梅酒とかりんご酒とか杏酒とか、そう言った物とは違い、どちらかと言えば焼酎に近いんですよ。
なので、果物を漬けてみたり、すり潰して混ぜてみたりで、色々試してみたのです。
取り敢えず秋に手に入った、桃とリンゴと梨で果実酒を作りました。
春には梅酒や蜂蜜酒なども作るつもりです。
とても楽しみですね。
この果実酒はとても人気で、町の外への販売用にクラーク商会へも少しばかり卸していますけど、初めてのことなので、数が足りず、今のところ【幻のお酒】として、かなり高額になってる様です。

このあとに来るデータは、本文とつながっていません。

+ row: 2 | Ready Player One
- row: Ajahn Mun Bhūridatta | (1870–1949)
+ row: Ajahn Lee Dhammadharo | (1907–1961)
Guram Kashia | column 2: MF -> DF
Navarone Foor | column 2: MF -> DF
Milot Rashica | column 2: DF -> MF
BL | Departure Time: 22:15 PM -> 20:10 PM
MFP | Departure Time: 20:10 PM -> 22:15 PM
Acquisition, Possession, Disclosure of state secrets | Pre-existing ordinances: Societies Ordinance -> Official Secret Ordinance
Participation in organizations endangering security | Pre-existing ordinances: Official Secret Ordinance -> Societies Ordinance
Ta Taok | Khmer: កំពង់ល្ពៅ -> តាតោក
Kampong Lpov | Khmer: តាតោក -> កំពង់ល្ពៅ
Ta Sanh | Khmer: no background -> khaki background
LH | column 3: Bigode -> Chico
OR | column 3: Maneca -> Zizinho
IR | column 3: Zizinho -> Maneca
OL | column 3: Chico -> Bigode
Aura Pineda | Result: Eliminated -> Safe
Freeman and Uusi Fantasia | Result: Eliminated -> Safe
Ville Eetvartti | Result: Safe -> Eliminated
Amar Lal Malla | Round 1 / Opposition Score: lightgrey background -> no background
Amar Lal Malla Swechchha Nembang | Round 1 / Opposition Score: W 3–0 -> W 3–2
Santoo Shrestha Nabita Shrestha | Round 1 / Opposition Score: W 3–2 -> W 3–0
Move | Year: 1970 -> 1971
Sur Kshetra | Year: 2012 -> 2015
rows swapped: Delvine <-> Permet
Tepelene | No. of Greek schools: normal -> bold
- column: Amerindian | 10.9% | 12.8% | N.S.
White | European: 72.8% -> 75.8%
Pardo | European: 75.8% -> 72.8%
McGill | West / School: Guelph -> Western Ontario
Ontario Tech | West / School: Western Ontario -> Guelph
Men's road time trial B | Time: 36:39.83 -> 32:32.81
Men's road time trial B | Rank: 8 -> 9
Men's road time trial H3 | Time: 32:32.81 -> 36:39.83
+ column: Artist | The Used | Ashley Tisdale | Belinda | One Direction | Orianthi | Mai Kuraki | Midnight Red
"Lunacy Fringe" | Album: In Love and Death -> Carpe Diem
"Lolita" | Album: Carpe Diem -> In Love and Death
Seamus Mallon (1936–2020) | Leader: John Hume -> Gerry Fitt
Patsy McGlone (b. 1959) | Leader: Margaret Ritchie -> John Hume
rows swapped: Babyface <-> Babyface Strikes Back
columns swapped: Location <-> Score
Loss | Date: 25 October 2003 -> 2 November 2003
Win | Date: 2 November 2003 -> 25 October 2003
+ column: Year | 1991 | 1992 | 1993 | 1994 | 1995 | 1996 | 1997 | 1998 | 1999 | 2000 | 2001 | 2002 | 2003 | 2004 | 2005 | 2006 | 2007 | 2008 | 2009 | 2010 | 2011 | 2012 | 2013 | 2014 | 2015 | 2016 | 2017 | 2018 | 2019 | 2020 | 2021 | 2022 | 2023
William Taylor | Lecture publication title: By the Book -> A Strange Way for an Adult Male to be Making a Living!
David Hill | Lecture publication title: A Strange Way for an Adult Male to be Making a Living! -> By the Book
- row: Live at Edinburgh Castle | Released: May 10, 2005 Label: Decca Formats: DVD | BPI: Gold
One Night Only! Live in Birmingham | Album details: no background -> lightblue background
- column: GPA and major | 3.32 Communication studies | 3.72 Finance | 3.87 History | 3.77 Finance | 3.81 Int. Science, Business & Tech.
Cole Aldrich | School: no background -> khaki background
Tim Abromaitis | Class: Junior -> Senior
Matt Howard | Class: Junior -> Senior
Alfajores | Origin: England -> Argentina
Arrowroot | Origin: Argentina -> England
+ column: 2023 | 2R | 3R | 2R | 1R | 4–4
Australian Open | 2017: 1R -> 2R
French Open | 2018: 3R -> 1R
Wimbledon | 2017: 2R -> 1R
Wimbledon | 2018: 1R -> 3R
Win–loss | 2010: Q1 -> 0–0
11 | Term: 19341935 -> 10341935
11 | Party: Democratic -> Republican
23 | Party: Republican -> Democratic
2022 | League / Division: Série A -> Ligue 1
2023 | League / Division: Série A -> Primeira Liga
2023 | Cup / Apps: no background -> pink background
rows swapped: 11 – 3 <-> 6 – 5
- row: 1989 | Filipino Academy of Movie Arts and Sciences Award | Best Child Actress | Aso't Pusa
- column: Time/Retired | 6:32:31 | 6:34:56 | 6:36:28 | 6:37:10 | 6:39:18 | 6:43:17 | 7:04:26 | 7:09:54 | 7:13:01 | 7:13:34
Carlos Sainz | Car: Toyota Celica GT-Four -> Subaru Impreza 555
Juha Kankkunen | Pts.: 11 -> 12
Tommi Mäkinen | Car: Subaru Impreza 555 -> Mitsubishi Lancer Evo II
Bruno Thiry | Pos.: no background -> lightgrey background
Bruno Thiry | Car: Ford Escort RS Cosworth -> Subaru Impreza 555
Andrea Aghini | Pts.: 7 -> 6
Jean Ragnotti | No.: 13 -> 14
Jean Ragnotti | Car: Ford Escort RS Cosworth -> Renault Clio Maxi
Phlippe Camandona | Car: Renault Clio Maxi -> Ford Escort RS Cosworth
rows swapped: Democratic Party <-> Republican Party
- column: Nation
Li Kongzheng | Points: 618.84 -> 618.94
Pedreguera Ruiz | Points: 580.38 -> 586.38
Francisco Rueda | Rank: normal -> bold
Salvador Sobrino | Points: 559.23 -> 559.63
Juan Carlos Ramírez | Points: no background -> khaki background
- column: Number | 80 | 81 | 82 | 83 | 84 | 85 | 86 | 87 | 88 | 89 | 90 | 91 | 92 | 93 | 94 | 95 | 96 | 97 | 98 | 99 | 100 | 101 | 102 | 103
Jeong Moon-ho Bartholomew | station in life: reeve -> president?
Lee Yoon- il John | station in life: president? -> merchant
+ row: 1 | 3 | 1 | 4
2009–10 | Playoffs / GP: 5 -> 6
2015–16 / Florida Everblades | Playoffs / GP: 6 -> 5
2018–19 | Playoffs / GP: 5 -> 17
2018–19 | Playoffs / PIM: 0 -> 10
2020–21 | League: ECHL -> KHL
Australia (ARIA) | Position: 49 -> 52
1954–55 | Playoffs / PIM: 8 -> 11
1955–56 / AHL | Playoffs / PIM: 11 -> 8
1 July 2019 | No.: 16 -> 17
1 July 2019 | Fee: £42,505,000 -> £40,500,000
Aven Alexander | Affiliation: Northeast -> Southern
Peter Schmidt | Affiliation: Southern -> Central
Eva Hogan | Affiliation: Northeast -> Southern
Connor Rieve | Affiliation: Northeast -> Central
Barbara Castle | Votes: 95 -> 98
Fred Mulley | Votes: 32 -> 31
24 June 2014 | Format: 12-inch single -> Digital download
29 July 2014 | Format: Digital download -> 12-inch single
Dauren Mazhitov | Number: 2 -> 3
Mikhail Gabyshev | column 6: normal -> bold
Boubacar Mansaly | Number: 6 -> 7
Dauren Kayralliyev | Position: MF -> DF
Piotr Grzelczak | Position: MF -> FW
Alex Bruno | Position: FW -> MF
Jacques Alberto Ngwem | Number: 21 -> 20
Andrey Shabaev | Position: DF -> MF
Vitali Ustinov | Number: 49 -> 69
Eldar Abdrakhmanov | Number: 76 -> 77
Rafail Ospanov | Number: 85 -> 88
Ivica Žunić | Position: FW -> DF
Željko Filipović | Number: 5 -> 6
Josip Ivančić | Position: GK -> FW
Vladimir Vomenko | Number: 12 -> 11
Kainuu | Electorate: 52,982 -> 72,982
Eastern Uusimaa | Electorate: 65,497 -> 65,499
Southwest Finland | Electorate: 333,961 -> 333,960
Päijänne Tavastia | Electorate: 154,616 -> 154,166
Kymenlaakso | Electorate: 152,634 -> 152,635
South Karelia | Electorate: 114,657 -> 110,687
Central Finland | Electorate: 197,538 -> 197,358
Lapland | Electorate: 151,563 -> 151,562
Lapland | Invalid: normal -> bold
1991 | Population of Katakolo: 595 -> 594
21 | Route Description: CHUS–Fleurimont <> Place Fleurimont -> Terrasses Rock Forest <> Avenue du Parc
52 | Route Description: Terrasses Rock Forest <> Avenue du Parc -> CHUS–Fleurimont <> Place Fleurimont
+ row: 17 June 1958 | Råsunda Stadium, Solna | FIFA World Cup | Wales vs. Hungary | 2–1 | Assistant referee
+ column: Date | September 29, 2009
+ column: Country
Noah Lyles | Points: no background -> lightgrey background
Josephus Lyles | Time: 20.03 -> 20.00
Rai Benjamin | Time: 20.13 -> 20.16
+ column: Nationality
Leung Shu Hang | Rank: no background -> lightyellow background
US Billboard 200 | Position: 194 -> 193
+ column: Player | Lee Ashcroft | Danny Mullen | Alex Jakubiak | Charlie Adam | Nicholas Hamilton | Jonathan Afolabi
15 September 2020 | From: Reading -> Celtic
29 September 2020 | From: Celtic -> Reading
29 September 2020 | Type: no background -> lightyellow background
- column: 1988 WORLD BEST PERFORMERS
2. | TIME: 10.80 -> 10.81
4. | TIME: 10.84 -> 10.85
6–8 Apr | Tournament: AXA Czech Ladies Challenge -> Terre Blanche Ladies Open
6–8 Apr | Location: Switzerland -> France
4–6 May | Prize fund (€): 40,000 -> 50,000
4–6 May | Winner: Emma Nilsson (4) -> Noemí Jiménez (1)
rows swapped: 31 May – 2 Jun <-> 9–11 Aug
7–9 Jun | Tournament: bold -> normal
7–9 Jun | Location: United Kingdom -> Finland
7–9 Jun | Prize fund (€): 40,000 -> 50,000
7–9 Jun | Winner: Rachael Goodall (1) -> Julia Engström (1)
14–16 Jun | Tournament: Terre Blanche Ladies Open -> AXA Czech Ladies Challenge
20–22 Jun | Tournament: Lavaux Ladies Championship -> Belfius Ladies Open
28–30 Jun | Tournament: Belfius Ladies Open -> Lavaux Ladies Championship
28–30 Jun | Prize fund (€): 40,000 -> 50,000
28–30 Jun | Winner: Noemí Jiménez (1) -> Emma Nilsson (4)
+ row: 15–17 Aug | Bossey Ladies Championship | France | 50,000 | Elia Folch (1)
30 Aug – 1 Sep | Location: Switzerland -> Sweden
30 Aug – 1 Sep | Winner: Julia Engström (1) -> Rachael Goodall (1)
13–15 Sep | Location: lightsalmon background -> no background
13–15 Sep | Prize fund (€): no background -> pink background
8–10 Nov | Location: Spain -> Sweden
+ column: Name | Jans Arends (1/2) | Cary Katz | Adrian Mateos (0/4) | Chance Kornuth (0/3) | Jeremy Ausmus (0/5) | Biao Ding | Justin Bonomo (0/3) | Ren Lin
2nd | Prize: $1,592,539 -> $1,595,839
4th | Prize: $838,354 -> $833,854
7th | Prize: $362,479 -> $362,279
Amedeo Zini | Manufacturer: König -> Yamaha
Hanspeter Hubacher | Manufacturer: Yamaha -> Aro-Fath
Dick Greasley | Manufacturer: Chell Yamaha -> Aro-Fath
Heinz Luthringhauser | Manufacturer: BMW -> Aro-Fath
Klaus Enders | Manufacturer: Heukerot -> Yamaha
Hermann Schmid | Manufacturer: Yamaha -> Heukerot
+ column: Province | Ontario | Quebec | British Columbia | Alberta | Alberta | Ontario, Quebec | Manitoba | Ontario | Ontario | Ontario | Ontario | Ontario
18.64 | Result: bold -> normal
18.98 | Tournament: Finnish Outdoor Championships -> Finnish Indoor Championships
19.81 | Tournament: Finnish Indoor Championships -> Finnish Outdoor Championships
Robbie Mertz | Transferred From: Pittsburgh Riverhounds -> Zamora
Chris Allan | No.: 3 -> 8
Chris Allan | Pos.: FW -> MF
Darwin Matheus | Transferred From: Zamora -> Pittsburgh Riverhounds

町の住民には、うちのサーベラス商会で、外への販売よりお値打ちに販売しています。
町民特権ですね。
勿論転売禁止で、もし転売したら、その方への販売を中止する事になっています。
まあ、私の選んだ住民の方がそんな事するはず無いですけどね。
因みにお酒作りの担当は、アインとコニーの二人です。
立候補してきた酒好きのブルースとシナトラは、丁重に却下しました。
作る端から飲み尽くしそうですから。
魔族のお二方なら酔わないし、アインがいればブルースも強要出来ないですしね。
何より食べ物を口にしないけど、お酒なら嗜むアインにも、少しでも美味しいを感じて欲しいと思いましたから。
そんなこんなで10月の最終日の宴も終わり、新年を迎える事になりました………。